The first day at infant school, having moved house, I decided that I did not like it and went home again. This drew some strange looks from the lollipop lady. Another memory was staying after school because mother and father worked.

The school I went to was traditional and we did much in the way of early times tables and later doing joined up writing.

The Junior High School opened as a Junior School so I started at 7. I had few friendships, but one from the first year has continued regularly to this day. I was never near top of the class but a teacher, who once broke a large window he always banged on to insulting children, gave me first prize of chocolate animals for some work. With my mother's help I made a lightship and also a Humber Bridge before the real one (it had no toll booths).

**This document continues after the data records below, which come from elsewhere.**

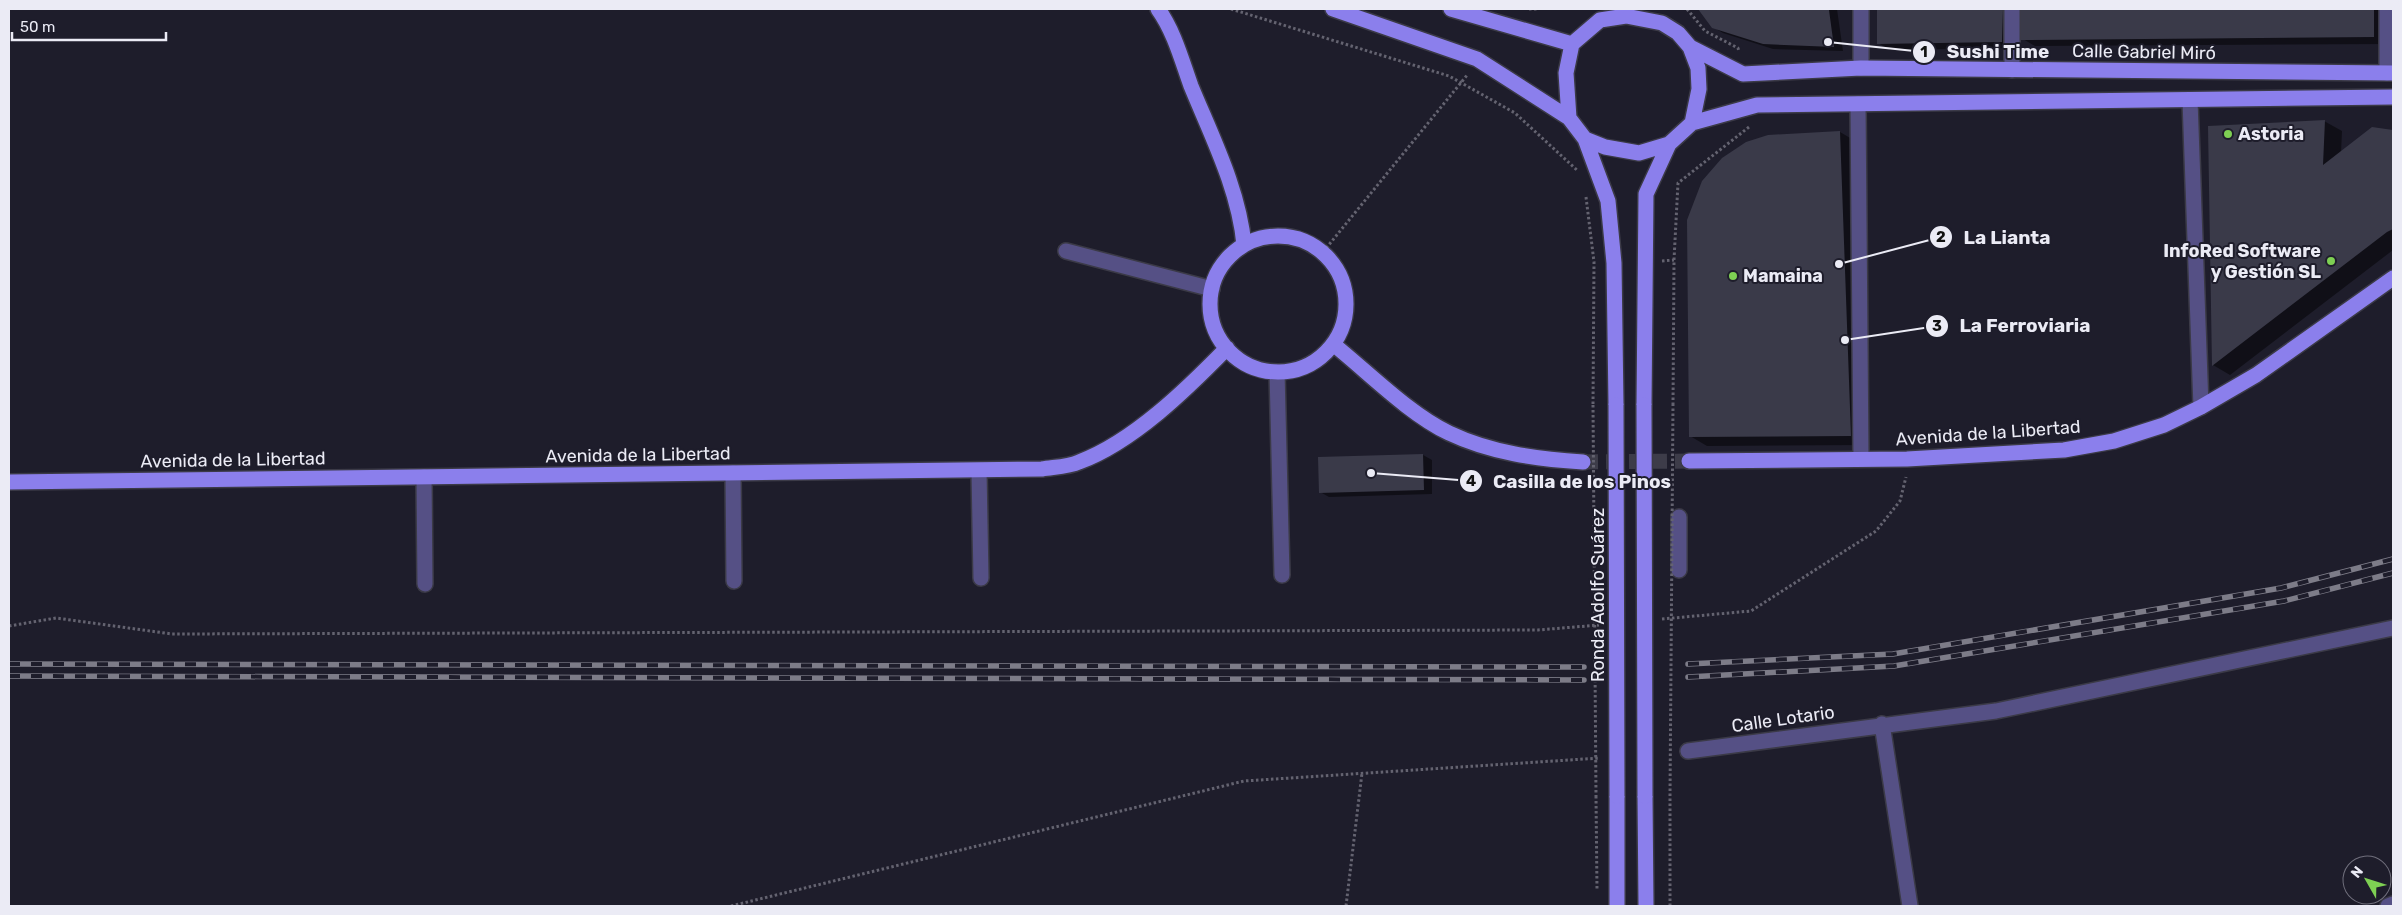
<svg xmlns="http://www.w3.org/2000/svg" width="2402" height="915" font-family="Rubik,sans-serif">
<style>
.shadow{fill:#0007}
.building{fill:#3a3a49}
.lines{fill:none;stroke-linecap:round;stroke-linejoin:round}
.major-tunnel{stroke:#3d3c49;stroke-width:15;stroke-dasharray:15 8;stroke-linecap:butt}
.minor-casing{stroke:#3b3a47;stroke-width:18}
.major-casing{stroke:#3b3a47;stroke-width:18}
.path{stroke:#646370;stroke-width:3;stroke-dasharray:2.5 2.5;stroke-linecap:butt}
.minor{stroke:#555085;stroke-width:15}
.major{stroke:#8b7fec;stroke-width:15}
.rail-casing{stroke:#7d7c88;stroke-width:5.5}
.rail{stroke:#1e1d2b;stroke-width:4;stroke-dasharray:11;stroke-linecap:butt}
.major-bridge-casing{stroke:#3b3a47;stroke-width:18;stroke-linecap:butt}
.path-bridge{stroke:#646370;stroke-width:3;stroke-dasharray:2.5 2.5;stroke-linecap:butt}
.major-bridge{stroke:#8b7fec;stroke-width:15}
.poi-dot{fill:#7ed053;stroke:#1e1d2b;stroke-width:2}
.labels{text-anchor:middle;stroke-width:4;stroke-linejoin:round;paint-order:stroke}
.street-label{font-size:18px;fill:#ebebf5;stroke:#1e1d2b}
.poi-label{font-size:18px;font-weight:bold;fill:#ebebf5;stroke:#1e1d2b;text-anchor:start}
.leader{fill:none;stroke:#ebebf5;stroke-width:2}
.callout-dot{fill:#ebebf5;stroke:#1e1d2b;stroke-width:2}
.mark-label{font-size:15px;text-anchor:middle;font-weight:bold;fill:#111}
.callout-label{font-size:19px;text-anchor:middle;font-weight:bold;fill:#ebebf5;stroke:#1e1d2b;stroke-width:4;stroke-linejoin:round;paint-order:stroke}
</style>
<rect width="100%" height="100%" fill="#1e1d2b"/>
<path class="shadow" d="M 1700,9 L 1775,9 L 1780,12 L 1780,9 L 1837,9 L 1843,51 L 1773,49 L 1723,33 L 1713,27 Z
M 1878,9 L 2019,9 L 2014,48 L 1890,50 L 1878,43 Z
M 2023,9 L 2393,9 L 2389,44 L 2035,46 L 2023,39 Z
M 2324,121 L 2342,131 L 2341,153 L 2393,132 L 2393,250 L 2230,375 L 2213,365 Z
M 1840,132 L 1857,142 L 1868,445 L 1707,446 L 1690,436 Z
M 1423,455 L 1432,460 L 1432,494 L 1329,497 L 1320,492 Z"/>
<path class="building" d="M 1698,9 L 1829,10 L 1834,47 L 1763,44 L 1712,28 Z
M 1877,9 L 2003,9 L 2002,42 L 1877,44 Z
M 2021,9 L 2374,9 L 2374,37 L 2021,40 Z
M 2325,120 L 2323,165 L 2372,127 L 2393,130 L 2393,229 L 2387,232 L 2212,366 L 2208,126 Z
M 1840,131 L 1851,436 L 1689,437 L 1687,220 L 1702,181 L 1722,158 L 1746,142 L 1768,135 Z
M 1423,454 L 1424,490 L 1319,493 L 1318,457 Z"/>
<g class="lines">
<path class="major-tunnel" d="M 1583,462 L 1689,461"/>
<g class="minor-casing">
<path id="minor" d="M 2387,9 L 2387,73
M 1861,68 L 1861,9
M 2012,70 L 2012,9
M 2190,100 L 2201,407
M 1858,104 L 1861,459
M 1066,251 L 1212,289
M 1277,372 L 1282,575
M 979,471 L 981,578
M 733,473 L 734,581
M 424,477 L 425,584
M 1679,517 L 1679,570
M 1882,724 L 1910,906
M 1688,751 L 1996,711 L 2393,628
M 2388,906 L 2393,904"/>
</g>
<g class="major-casing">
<path id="major" d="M 1158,9 C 1174,31 1182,61 1191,86 C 1212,137 1239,190 1244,245
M 1333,9 L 1477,59 L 1569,118
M 1451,9 L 1572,44
M 1626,16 L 1662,23 L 1678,33 L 1690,47 L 1698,68 L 1699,89 L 1692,123 L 1669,144 L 1639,153 L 1605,147 L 1585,139 L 1569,118 L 1566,73 L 1572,44 L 1600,20 Z
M 1690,47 L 1743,74 L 1861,68 L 2393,73
M 1692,123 L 1757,105 L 2393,97
M 1585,139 L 1608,201 L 1614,263 L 1616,405
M1210 304a68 68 0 1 1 136 0a68 68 0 1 1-136 0Z
M 1333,344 C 1368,372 1409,414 1449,433 C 1491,453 1537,459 1583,462
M 1644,405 L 1646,194 L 1669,144
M 1689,461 L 1907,459 L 2064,450 L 2114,441 L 2164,425 L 2201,407 L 2256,375 L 2393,278
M 9,482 L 1042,469 C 1054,467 1068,467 1079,462 C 1133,442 1187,389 1227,348
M 1645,796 L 1646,906
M 1617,906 L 1617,796"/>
</g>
<path class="path" d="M 1231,9 L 1449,76 L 1515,113 L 1578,171
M 1529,9 L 1537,9
M 1687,9 L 1705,31 L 1738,48 L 1739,52
M 1586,197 L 1594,262 L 1593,405
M 1323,252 L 1468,74
M 1662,261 L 1674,260
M 1673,405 L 1674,260 L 1678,183 L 1749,127 L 1749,125
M 1662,619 L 1751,611 L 1876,531 L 1900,501 L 1906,477
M 9,626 L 56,618 L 172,634 L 1538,630 L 1599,625
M 1596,796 L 1597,890
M 731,906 L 1244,781 L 1600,758
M 1346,906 L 1362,773
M 1670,906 L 1670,796"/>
<use href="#minor" class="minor"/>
<use href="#major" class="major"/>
<g class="rail-casing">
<path id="rail" d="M 9,664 L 1584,667
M 1688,664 L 1893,654 L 2281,588 L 2393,559
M 9,676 L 1584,680
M 1688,677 L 1894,666 L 2284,601 L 2393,573"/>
</g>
<use href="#rail" class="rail"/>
<g class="major-bridge-casing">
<path id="major-bridge" d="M 1616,405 L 1617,796
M 1644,405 L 1645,796"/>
</g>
<path class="path-bridge" d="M 1593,405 L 1596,796
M 1670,796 L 1673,405"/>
<use href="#major-bridge" class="major-bridge"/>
</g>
<g class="poi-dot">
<circle cx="2228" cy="134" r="5"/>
<circle cx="2331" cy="261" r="5"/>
<circle cx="1733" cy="276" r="5"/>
</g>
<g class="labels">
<g class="street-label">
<text transform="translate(2144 52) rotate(1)" y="6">Calle Gabriel Miró</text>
<text transform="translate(1988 433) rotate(-4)" y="6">Avenida de la Libertad</text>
<text transform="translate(638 455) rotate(-1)" y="6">Avenida de la Libertad</text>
<text transform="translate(233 460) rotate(-1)" y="6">Avenida de la Libertad</text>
<text transform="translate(1598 595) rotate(-90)" y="6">Ronda Adolfo Suárez</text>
<text transform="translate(1783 719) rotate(-8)" y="6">Calle Lotario</text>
</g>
<g class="poi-label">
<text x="2238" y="140">Astoria</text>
<text x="2321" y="257" text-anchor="end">InfoRed Software<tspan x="2321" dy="21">y Gestión SL</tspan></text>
<text x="1743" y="282">Mamaina</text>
</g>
</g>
<path class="leader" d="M1828 42L1924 52M1839 264L1941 237M1845 340L1937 326M1371 473L1471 481"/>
<g class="callout-dot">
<circle cx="1828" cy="42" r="5"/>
<circle cx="1839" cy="264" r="5"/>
<circle cx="1845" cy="340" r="5"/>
<circle cx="1371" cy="473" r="5"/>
<circle cx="1924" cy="52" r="12"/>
<circle cx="1941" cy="237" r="12"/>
<circle cx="1937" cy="326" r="12"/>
<circle cx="1471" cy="481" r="12"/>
</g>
<g class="mark-label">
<text x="1924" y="57">1</text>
<text x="1941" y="242">2</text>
<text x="1937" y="331">3</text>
<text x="1471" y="486">4</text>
</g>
<g class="callout-label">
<text x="1998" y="58">Sushi Time</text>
<text x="2007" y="244">La Lianta</text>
<text x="2025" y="332">La Ferroviaria</text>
<text x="1582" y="488">Casilla de los Pinos</text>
</g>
<rect width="2402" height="915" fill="none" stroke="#ebebf5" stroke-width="20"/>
<g transform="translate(2367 880) rotate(309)"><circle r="24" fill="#1e1d2b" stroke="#706f7c"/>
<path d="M0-4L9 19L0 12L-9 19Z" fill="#7ed053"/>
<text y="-8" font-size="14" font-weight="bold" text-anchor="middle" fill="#ebebf5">N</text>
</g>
<path d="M12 32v8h154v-8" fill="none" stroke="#ebebf5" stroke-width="2.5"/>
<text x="20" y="32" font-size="15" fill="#ebebf5" stroke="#1e1d2b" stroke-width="4" paint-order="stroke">50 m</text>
</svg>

The school was informal (with uniform) with a dominant and eccentric headteacher. I was once taken to him for the cane but he decided not to give it to me because he knew my mother (a teacher) and father. I remember thinking in assembly that all this religion stuff (he was a committed Methodist) was just to make us behave (my religious rebelliousness goes back a long way) and probably this Jesus character we kept singing about never existed.

I was in a choir and went to the City Hall and I remember the practice and push for excellence. In dance one male teacher insisted that all girls wore the same colour knickers. I danced into a piano and woke up going to hospital. I hated sport but it was Wednesday afternoon "off".

In a later year we had as a class teacher a Welsh eccentric who use to speak a lot about punishing boys but rarely did, and his classes were always disrupted, but my sandshoe was the one used to thwack others (never me) in woodwork. I was hopeless at woodwork and did all I could to avoid metalwork. The final year teacher was feared and everyone behaved. I wrote my first surreal essay in English which drew much praise, probably from a student teacher, where a character faced just about every situation by having a bath. I let my imagination let rip in another English essay about an action adventure and being praised for this.

I think every classroom had us facing the front with individual desks.

I was a very average student, and although I wanted to be better I could never quite make it to where the best kids were (like my - still - best friend).

We used to spend dinner money "twagging dinners" around the shops well beyond that school, and I only told my mother after I passed my Ph.D.